BEGIN Records provided
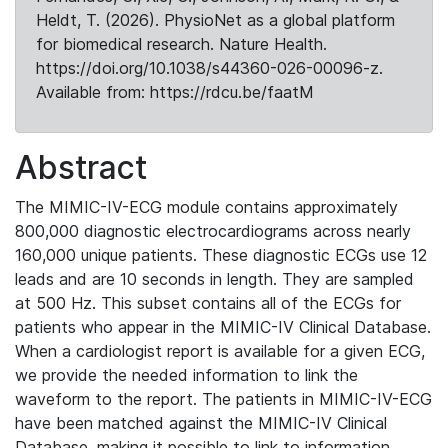
Heldt, T. (2026). PhysioNet as a global platform
for biomedical research. Nature Health.
https://doi.org/10.1038/s44360-026-00096-z.
Available from: https://rdcu.be/faatM
Abstract
The MIMIC-IV-ECG module contains approximately
800,000 diagnostic electrocardiograms across nearly
160,000 unique patients. These diagnostic ECGs use 12
leads and are 10 seconds in length. They are sampled
at 500 Hz. This subset contains all of the ECGs for
patients who appear in the MIMIC-IV Clinical Database.
When a cardiologist report is available for a given ECG,
we provide the needed information to link the
waveform to the report. The patients in MIMIC-IV-ECG
have been matched against the MIMIC-IV Clinical
Database, making it possible to link to information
END Records provided
-- Work instruction --
The response must contain every line from the listing above in which the string "https" appears.

-- Result for this exercise --
https://doi.org/10.1038/s44360-026-00096-z.
Available from: https://rdcu.be/faatM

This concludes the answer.